M. D. Chandrashekhar, S/o Late Dasappa v. Ramesha, S/o Sri. Basavegowda
2025-11-21
H.P.SANDESH
body2025
DigiLaw.ai
JUDGMENT : H.P. SANDESH, J. 1. This matter is listed for admission. Heard the counsel appearing for the appellant. 2. This second appeal is filed against the concurrent finding. The factual matrix of case of plaintiff before the Trial Court while seeking the relief of declaration and permanent injunction shown A, B, C and D properties in the plaint schedule. It is their claim that the plaintiff is the lawful owner of ‘A’ and ‘B’ schedule properties and ‘D’ schedule property which is morefully described in the schedule, defendant illegally and unauthorizedly put up the structure on the ‘D’ schedule property and the same needs to be removed and also it is the contention that defendant is illegally trying to put up further construction over the ‘D’ schedule property and hence, plaintiff is entitled for the relief of declaration as well as mandatory injunction in respect of the ‘D’ schedule property. The defendant also appeared and contested the matter by filing written statement denying the averments made in the plaint and also contend that no existence of any such ‘D’ schedule property. The Trial Court considering the pleadings of the parties, framed the issues and allowed the parties to lead evidence. 3. The plaintiff mainly relies upon the document of Ex.P.13 to show that sale of ‘B’ schedule property in favour of the plaintiff and its existence and hence the Trial Court in paragraph No.17 made an observation that burden is on the plaintiff to prove the physical existence of bit of land in between ‘A’ schedule property and road and except Ex.P.13, the plaintiff has not produced any other document to show the existence of bit of land. Further, in paragraph N o.18 also discussed in detail that the Society before selling the property that is ‘B’ schedule property ought to have confirmed where the bit of land is situated whether it is abutting to the site No.168 or 164 and Society should have got modified the layout plan and got it approved if the bit of land is existed abutting Site No.174. Before following the procedures, the Society should have informed all the site owners in the said locality and got surveyed the property and then sold the property, but that is not done.

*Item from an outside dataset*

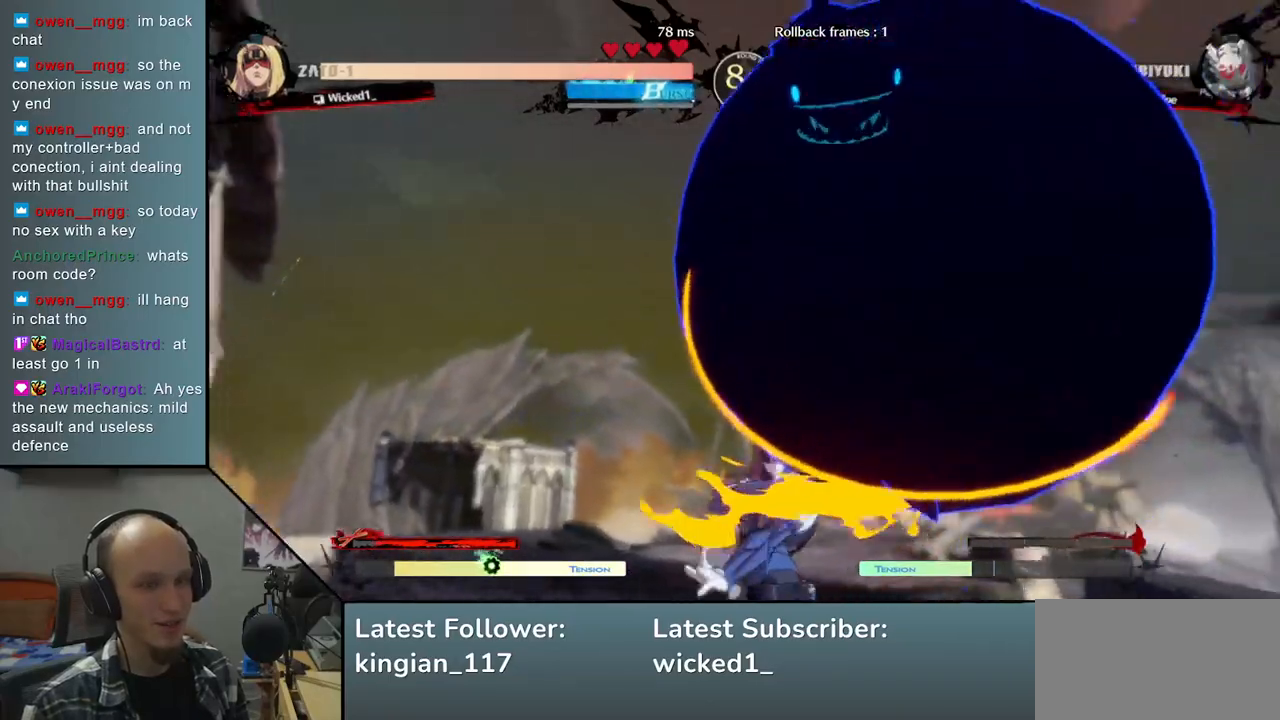
{"buttons": [], "left_stick": "right", "events": [[367, "left_stick", "right"]]}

Before following the procedures, the Society should have informed all the site owners in the said locality and got surveyed the property and then sold the property, but that is not done. Apart from that the Trial Court comes to the conclusion in paragraph No.26 that with regard to the existence of the very property is concerned when the Commissioner was appointed and Commissioner has given the report that there is no bit of land in between the suit schedule property and on the eastern side, there is a road. Therefore, it has to be held that Ex.P.13 was wrongly registered by the Society and hence, comes to the conclusion that in view of no existence of ‘B’ scheduled property and question of granting relief in respect of ‘B’ scheduled property that defendant has approached does not arise and hence, dismissed the suit. 4. Being the aggrieved by the judgment and decree of the Trial Court, an appeal is filed before the First Appellate Court. The First Appellate Court having considered the grounds urged in the appeal memo, formulated the point whether the Trial Court committed an error in dismissing the suit and whether it requires interference. The First Appellate Court also considering both oral and documentary evidence available on record, in paragraph No.33, 34 and 35 taken note of documents of the plaintiff and also in paragraph No.36 taken note of general body meeting, it was declared that the alleged construction by the defendant is in accordance with law and site allotted to the plaintiff is against the law and resolution was also passed to take the action against the Ex-President Ramalingegowda, President Puttegowda, Secretary Suseela and against this plaintiff to lodge a criminal case and also cancelled the earlier sale deed and so also taken note of the case of the defendant in paragraph No.37 and also the answers elicited from the mouth of D.W.1 in paragraph Nos.38, 39 and 40 and also in paragraph Nos.41, 44 and 45 and comes to the conclusion that on perusal of the entire documents placed on record, the Society has passed a resolution in order to cancel the bit of land allegedly allotted in favour of the plaintiff and in paragraph No.47 comes to the conclusion that there is no any existence of the ‘B’ schedule property and also comes to the conclusion that Trial Court has not committed any error.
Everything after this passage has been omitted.